> _WHAT THE EXERCISE ASKS_: Copy, from the listing, every line in which the string "lines" is present.
Start of Block
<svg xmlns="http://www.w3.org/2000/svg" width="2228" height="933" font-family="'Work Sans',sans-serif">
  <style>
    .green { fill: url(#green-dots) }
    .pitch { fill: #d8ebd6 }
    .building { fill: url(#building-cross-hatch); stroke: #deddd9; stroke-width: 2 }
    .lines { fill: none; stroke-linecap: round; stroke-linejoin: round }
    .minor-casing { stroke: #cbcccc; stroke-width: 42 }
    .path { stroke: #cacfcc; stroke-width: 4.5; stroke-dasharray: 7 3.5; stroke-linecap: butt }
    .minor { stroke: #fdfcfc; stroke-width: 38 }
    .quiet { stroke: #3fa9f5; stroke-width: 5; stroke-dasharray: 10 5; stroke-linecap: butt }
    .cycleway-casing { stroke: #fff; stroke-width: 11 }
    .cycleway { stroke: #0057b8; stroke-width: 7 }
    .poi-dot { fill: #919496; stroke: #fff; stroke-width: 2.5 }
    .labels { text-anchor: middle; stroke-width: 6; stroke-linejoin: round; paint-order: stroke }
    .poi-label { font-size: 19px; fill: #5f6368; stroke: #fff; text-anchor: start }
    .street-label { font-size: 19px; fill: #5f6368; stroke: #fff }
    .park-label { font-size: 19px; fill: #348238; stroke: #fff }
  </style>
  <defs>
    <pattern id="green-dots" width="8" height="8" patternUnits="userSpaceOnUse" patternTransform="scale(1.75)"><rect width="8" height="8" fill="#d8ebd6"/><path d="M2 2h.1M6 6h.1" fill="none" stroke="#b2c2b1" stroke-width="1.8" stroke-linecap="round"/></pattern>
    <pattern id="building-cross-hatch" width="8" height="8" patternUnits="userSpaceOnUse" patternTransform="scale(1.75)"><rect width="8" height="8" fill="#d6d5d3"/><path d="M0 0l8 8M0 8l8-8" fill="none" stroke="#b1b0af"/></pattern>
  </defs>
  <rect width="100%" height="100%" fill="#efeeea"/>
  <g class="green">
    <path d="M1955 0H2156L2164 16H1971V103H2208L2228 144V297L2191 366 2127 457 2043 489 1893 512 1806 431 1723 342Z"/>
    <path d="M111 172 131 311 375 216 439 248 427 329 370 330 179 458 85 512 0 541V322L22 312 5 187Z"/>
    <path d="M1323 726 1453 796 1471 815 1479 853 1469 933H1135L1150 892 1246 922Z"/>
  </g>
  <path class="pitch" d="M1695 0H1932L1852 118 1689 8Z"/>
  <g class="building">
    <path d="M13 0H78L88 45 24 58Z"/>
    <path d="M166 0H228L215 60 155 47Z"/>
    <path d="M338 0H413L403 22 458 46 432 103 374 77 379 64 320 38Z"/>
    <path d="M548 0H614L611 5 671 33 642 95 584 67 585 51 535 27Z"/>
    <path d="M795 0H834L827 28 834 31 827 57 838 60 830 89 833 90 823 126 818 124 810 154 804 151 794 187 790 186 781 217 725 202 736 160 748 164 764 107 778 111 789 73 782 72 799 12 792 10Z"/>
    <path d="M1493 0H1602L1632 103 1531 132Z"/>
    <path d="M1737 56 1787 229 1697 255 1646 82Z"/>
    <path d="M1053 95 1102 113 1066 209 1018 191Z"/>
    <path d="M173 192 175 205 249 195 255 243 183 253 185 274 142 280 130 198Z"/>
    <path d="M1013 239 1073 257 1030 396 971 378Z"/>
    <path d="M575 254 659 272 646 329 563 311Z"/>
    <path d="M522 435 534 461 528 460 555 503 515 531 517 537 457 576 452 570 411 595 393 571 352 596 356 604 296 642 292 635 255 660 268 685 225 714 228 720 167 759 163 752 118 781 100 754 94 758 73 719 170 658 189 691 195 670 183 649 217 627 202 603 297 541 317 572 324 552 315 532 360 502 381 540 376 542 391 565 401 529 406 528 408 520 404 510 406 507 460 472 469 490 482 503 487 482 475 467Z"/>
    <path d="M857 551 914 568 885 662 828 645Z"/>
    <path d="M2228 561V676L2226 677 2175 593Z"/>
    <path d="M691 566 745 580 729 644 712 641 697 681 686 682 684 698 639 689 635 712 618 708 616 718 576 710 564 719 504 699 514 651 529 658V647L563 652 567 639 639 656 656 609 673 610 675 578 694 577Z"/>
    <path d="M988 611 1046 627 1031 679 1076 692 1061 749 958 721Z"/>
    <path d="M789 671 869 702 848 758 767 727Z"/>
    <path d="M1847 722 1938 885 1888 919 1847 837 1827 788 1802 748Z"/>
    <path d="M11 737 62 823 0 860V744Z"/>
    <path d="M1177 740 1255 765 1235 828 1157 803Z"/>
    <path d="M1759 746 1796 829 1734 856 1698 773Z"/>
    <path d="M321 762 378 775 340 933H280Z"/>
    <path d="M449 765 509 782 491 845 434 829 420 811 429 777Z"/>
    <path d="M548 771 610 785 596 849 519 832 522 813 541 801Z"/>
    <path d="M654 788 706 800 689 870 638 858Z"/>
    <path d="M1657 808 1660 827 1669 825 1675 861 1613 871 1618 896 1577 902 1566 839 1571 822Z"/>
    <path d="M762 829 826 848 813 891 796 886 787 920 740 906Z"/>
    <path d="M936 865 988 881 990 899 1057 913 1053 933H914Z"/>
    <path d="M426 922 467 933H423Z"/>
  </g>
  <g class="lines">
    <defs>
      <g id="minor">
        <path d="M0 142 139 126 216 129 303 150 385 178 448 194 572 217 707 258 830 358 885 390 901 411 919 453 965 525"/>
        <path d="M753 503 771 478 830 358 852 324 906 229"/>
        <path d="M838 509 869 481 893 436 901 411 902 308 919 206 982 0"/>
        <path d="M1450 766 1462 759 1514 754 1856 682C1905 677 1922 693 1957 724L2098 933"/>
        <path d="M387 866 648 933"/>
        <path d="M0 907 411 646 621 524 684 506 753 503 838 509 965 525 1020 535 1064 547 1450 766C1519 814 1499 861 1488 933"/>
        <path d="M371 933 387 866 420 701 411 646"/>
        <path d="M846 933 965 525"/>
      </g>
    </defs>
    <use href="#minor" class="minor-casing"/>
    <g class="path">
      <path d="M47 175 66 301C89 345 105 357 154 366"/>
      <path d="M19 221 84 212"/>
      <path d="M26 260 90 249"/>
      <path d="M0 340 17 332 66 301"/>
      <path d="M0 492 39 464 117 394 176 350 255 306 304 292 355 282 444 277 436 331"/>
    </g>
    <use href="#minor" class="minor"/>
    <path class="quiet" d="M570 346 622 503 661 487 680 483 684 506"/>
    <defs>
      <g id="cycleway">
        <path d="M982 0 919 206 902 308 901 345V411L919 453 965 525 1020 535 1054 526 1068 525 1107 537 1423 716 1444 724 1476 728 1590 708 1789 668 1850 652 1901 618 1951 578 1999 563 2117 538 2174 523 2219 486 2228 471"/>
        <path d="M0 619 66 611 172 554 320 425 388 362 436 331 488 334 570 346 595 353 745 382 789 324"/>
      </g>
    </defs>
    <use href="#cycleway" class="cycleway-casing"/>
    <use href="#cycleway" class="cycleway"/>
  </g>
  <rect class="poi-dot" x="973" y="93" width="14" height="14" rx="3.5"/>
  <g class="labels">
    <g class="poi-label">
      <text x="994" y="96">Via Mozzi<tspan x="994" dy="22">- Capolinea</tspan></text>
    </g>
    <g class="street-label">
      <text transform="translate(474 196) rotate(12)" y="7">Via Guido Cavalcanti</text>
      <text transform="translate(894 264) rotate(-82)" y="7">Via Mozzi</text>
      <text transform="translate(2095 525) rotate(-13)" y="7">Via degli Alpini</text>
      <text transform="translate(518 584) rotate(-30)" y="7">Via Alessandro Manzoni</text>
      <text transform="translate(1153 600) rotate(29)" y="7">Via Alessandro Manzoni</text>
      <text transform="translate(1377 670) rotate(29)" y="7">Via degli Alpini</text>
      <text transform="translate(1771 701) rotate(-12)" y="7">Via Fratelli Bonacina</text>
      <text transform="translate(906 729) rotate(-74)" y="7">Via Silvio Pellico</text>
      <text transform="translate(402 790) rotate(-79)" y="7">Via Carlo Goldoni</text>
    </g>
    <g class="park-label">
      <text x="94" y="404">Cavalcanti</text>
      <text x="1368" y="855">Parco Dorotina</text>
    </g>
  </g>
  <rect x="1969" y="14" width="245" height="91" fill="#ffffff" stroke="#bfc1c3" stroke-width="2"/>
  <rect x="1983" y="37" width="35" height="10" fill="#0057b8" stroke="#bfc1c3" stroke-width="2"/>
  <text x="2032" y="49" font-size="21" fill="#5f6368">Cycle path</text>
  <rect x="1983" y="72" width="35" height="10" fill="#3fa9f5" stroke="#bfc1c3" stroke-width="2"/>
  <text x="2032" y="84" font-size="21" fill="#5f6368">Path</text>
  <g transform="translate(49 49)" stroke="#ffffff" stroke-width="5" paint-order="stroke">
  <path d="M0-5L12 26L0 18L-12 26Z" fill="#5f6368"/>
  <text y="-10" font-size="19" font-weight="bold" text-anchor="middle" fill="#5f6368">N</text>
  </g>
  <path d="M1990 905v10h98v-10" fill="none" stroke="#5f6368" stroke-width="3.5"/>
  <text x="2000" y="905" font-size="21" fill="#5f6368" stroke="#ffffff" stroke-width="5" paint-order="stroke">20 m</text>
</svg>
End of Block
> _YOUR RESPONSE_:
    .lines { fill: none; stroke-linecap: round; stroke-linejoin: round }
  <g class="lines">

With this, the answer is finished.